Earlier in the week, the Wall Street Journal named the Kohl Center the most intimidating venue in all of college hockey. So with 10 of the 20 Gophers players in uniform Friday for the series opener having never skated in the building, it was left to the veterans to do the heavy lifting.
“The juniors and seniors have to lead by example,” said junior Taylor Matson. “The upperclassmen needed to step up, and we did.”
Unlike the last meeting where the Gophers blew a 2-0 and a 3-2 lead to let the Badgers’ survive with a 3-3 tie and a three-point weekend, Minnesota got a postseason kick-in-the-pants decision with a three-goal second period that paved the way to a 5-2 WCHA victory Friday night.
The win is just its second in the last six games, but it comes at a crucial time for Minnesota (13-12-4 overall, 10-10-3 in the WCHA), which gained vital ground in the race for home ice in the first round in the WCHA playoffs.
A lot has changed in the college hockey landscape since early November, but the memory of what happened that weekend in Mariucci Arena has sat with some of the Gophers’ seniors for the last three months. Consider it no surprise then that the three Minnesota senior forwards—Mike Hoeffel, Jacob Cepis and Pat White—combined for three goals and two assists.
“When you look at how many freshmen we have playing, you can’t rely on them to score in a big game like this,” said Minnesota head coach Don Lucia. “The seniors have to do it. It’s there time of year.”
Throw in the blown lead with the 6-0 embarrassment the night before in that November series, consider it extra incentive for a team that has been looking for something to latch on to since the season started. Combined with its 7-3 drubbing of Denver last weekend, Minnesota has scored as many goals in its last two than its last five combined, and appears to have finally found a foothold.
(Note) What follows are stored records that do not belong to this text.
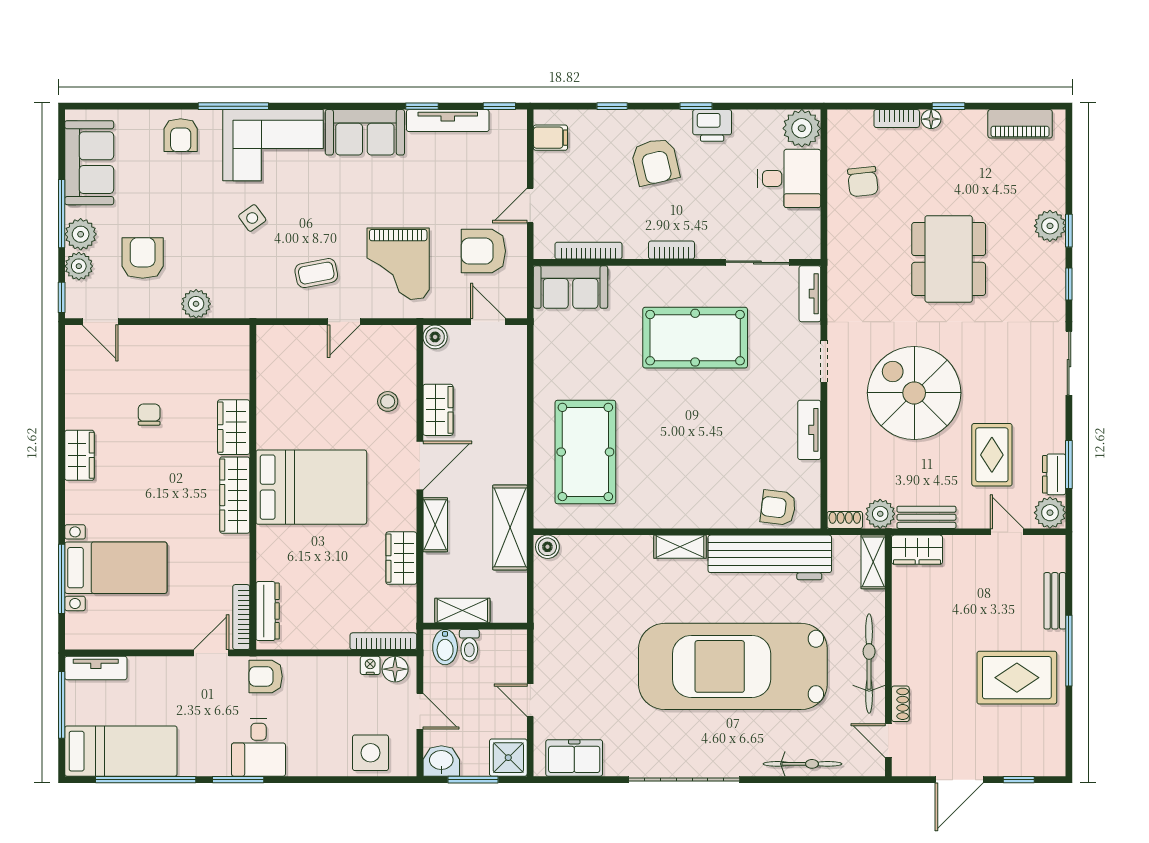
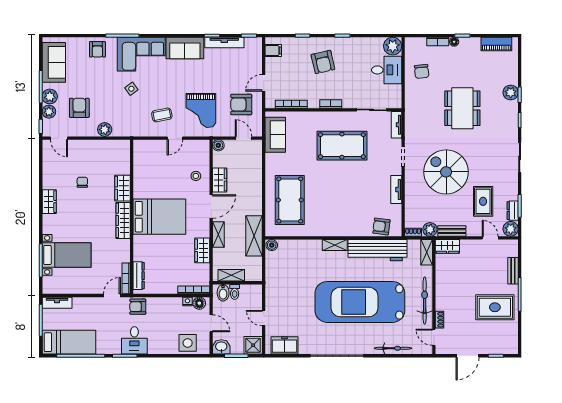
printer: (712, 125) -> (350, 45), removed
sofa: (571, 287) -> (275, 135), moved, turned -90

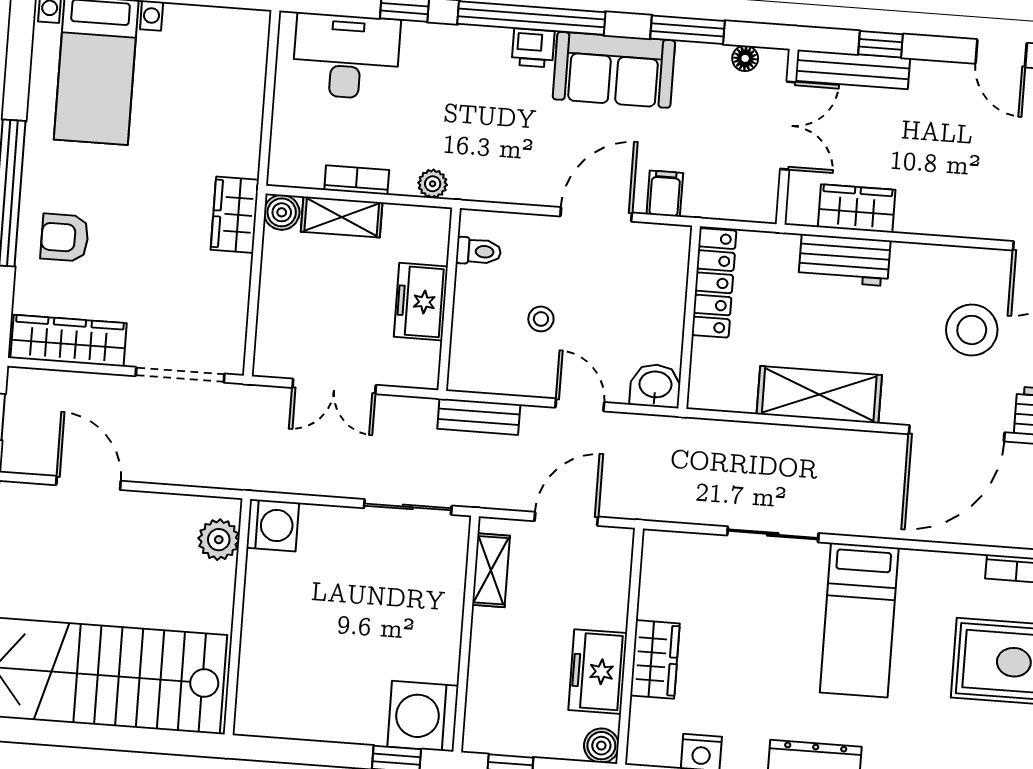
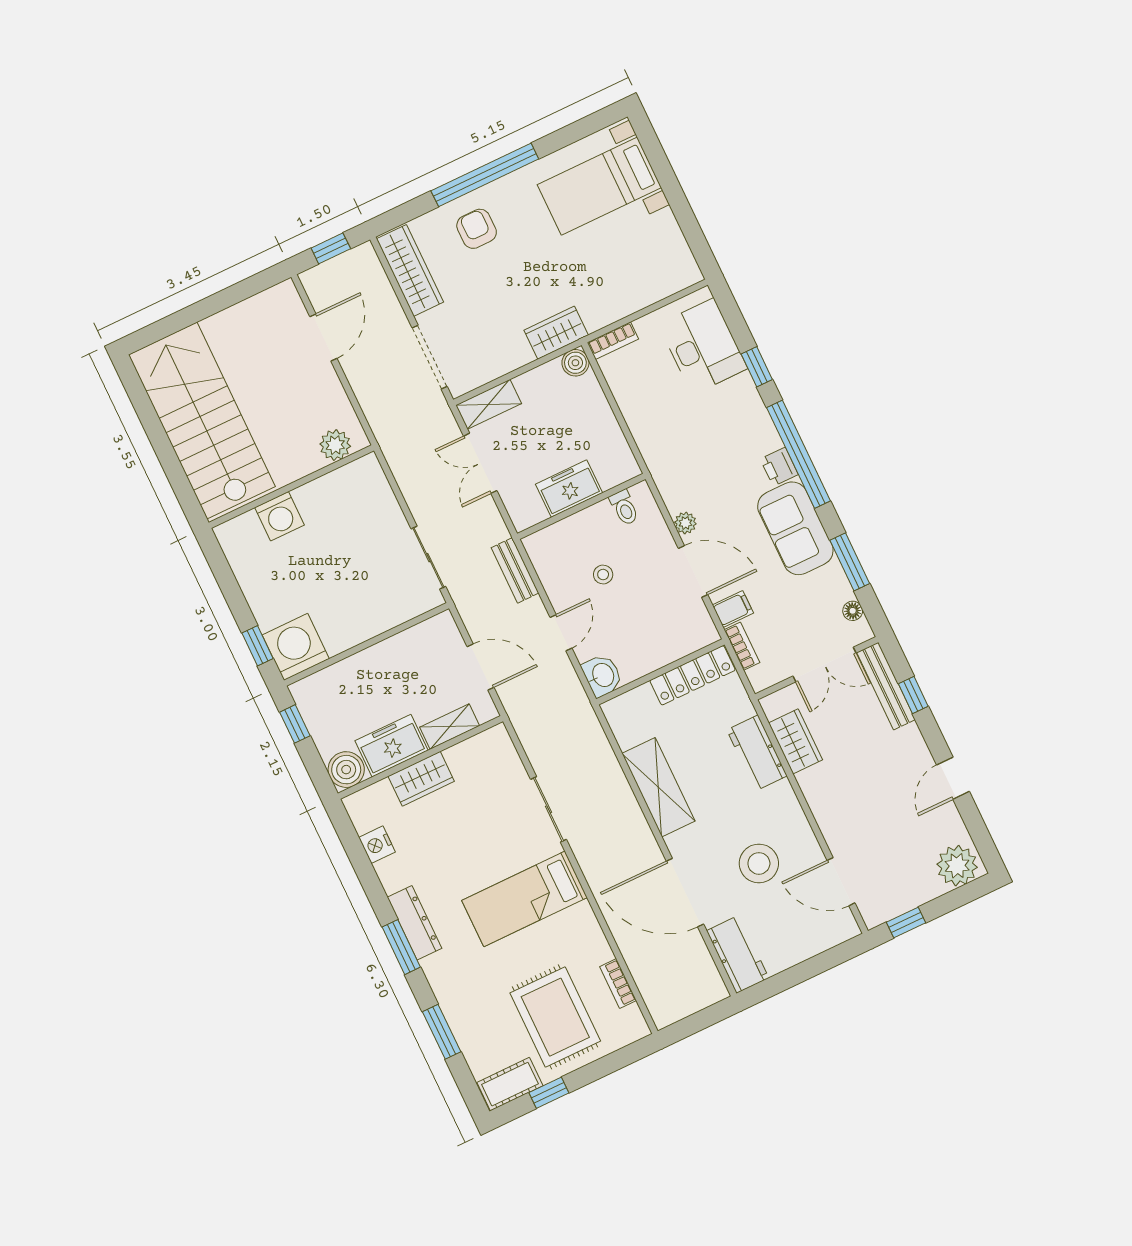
bookcase: (357, 180) -> (613, 341), moved, turned 90
plant: (433, 184) -> (685, 523), moved
bookcase: (713, 208) -> (742, 646), added
shelving: (342, 217) -> (489, 404), moved, turned 90
washing machine: (273, 525) -> (279, 516), moved
shelving: (491, 570) -> (450, 726), moved
boiler: (601, 746) -> (346, 770), width x1.36, depth x1.36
“We’re confident right now and when we get out chances, we’re scoring on them,” said Matson.
On the other hand, Wisconsin (19-11-3, 11-10-2) is starting to slip. While it still controls its own home-ice destiny, the hotly contested race among the top six got a little tighter because of the Badgers’ inability to capitalize on its power play.
Still ranking first in the WCHA on the man advantage, Wisconsin has proven to be reliant on its power play to generate its offense. The Badgers have gotten a conference-leading 37.6 percent of their goals from the power play (41 of 109), including tallied from assistant captain Jake Gardiner and a meaningless one from Jordy Murray in the final 31 seconds.
But with the Badgers being 5-for-35 (14.2 percent) on the power play over the last six games coinciding with their first three-game losing streak since mid-November, it’s cause for concern, especially since the Badgers’ nine-game home winning streak also ended with a thud.
“It looked like we were biking into the wind,” said Wisconsin head coach Mike Eaves, whose team never swept Minnesota at home under his watch. “We didn’t make enough hockey plays tonight. It looked like we were really fighting it, and that was the difference in the game.”
The power play was the generate for the goal that seemed to jump start the engines, as Gardiner banged home a wide-open power-play shot from the right circle at 32 seconds in the second period. It was a bit of puck luck, seeing Craig Smith’s shot bank perfectly off the right post
and on to his stick, which seemed to give the necessary lift.
Cepis and Matson made sure it was short lived. Cepis answered with a power play goal of his own 70 seconds later, slinging in a rebound from the right post, and Matson connected less than two minutes later with another rebound from the right circle.
Matson capped the strong second period with an unassisted blast from the left circle at 18:40 that effectively ended suspense of a potential comeback in the third.
“In hockey now, two goals are never enough anymore, so we made a big emphasis on that,” said Cepis. “We played good tonight. We didn’t turn the puck over very much, which fueled us.”
Junior goalie Kent Patterson was just as vital as Matson’s second-period streak. Patterson, who allowed two third-period power-play goals in the November tie, made 36 stops, including
stifling a Tyler Barnes breakaway midway through the third period that could have injected some life on the home bench.
Cepis added a fifth tally at 11:08 on the power play just minutes later, adding to woes of senior goalie Scott Gudmadnson, who stopped 27 shots and gave up five goals at home for the first time this season.
“We were getting the puck in deep, but we weren’t sustaining the pressure,” said UW senior captain Sean Dolan. “There really wasn’t a rhythm 5-on-5 … We just need to be the ones to get in their first on the forecheck, bring the puck to the net more and create more opportunities for ourselves.”
With five regular season games remaining, Wisconsin, which has dropped from seven down to the high teens in the PairWise rankings the last two weeks, is six points behind the cluster ahead of them while Minnesota now only sits a point behind.